**What to produce:** Starting with the line containing "28: (95, 151, 17.16)" and going on through the line containing "39: (257, 275, 15.03)", return the lines of the data below exactly, and only those.

**Given data:**
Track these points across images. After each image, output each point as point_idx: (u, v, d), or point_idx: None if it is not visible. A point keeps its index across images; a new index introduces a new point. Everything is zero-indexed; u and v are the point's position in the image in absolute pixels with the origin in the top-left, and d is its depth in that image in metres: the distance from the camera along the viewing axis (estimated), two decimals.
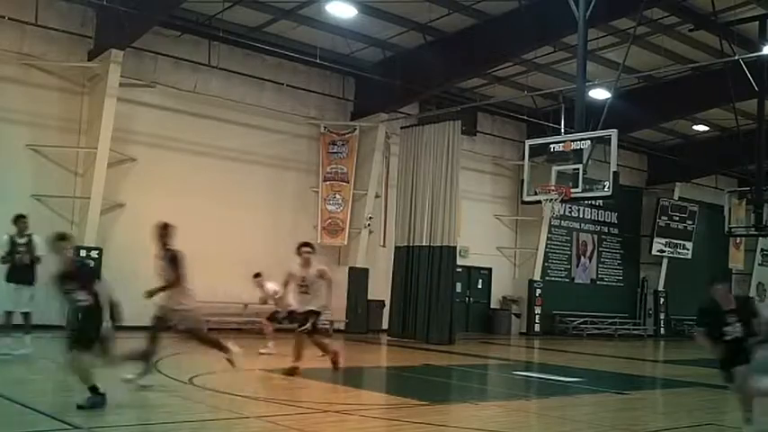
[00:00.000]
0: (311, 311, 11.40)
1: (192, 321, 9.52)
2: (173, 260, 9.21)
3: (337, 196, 21.68)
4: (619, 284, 30.16)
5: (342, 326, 21.34)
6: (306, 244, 11.78)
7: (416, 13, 18.66)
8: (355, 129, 21.91)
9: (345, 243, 21.73)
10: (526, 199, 16.06)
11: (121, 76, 17.39)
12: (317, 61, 19.18)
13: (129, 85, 17.90)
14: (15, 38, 16.88)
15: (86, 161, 17.59)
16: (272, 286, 14.54)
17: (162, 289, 9.21)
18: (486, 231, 25.67)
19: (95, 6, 17.49)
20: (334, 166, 21.81)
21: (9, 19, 16.63)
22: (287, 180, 21.25)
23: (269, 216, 20.42)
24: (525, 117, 24.76)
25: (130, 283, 9.96)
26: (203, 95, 19.39)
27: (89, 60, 17.70)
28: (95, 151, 17.16)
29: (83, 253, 16.58)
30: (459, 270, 22.60)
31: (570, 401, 10.95)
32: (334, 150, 21.85)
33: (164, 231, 9.44)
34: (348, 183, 21.73)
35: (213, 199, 19.28)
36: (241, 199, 19.85)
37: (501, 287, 26.46)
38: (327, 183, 21.74)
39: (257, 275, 15.03)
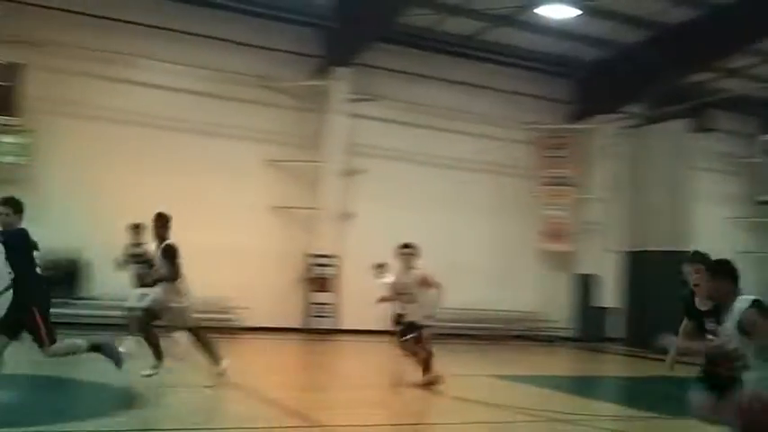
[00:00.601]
0: (412, 323, 9.84)
1: (186, 318, 8.99)
2: (168, 254, 8.85)
3: (559, 201, 21.28)
4: None
5: (568, 334, 20.91)
6: (405, 245, 10.09)
7: (635, 7, 17.90)
8: (576, 131, 21.43)
9: (570, 248, 21.26)
10: (763, 199, 14.90)
11: (347, 92, 18.37)
12: (534, 65, 18.99)
13: (356, 100, 18.78)
14: (252, 62, 18.20)
15: (318, 174, 18.63)
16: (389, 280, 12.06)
17: (155, 282, 8.88)
18: (721, 234, 24.00)
19: (321, 27, 18.58)
20: (555, 170, 21.44)
21: (245, 45, 18.04)
22: (506, 186, 21.11)
23: (490, 223, 20.43)
24: (762, 111, 22.98)
25: (364, 290, 10.38)
26: (424, 106, 19.83)
27: (317, 79, 18.74)
28: (326, 164, 18.25)
29: (319, 261, 18.00)
30: None
31: None
32: (555, 155, 21.48)
33: (160, 223, 9.00)
34: (570, 187, 21.28)
35: (437, 207, 19.64)
36: (462, 207, 20.05)
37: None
38: (548, 187, 21.42)
39: (380, 266, 12.83)
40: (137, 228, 11.38)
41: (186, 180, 17.16)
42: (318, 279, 18.14)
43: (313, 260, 18.27)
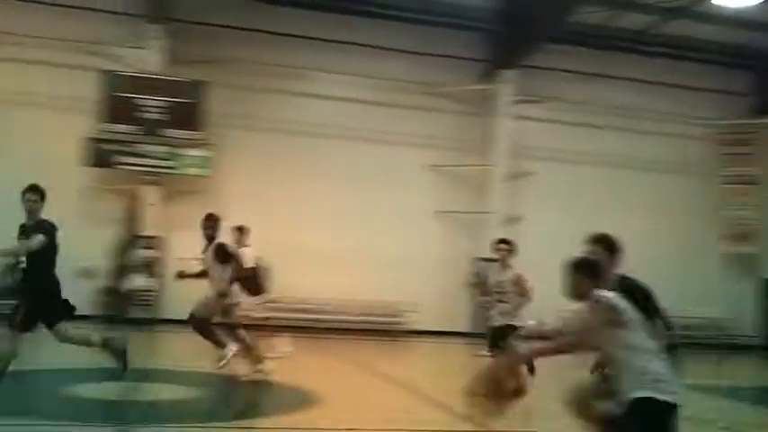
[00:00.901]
0: (510, 326, 8.65)
1: (210, 311, 8.99)
2: (221, 254, 8.81)
3: (743, 200, 20.01)
4: None
5: (754, 342, 19.63)
6: (502, 240, 9.59)
7: None
8: (760, 126, 20.07)
9: (756, 251, 19.92)
10: None
11: (513, 95, 18.24)
12: (711, 57, 18.07)
13: (522, 102, 18.58)
14: (417, 68, 18.48)
15: (484, 178, 18.60)
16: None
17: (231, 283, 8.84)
18: None
19: (486, 31, 18.55)
20: (738, 168, 20.19)
21: (411, 52, 18.30)
22: (682, 186, 20.05)
23: (664, 224, 19.48)
24: None
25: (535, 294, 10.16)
26: (594, 105, 19.29)
27: (482, 83, 18.71)
28: (492, 168, 18.19)
29: (480, 265, 17.63)
30: None
31: None
32: (737, 151, 20.23)
33: (209, 224, 8.94)
34: (756, 185, 19.96)
35: (608, 209, 18.87)
36: (634, 207, 19.23)
37: None
38: (730, 186, 20.20)
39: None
40: (240, 230, 11.25)
41: (354, 187, 17.78)
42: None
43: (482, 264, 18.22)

**Response to the exercise:**
28: (95, 151, 17.16)
29: (83, 253, 16.58)
30: (459, 270, 22.60)
31: (570, 401, 10.95)
32: (334, 150, 21.85)
33: (164, 231, 9.44)
34: (348, 183, 21.73)
35: (213, 199, 19.28)
36: (241, 199, 19.85)
37: (501, 287, 26.46)
38: (327, 183, 21.74)
39: (257, 275, 15.03)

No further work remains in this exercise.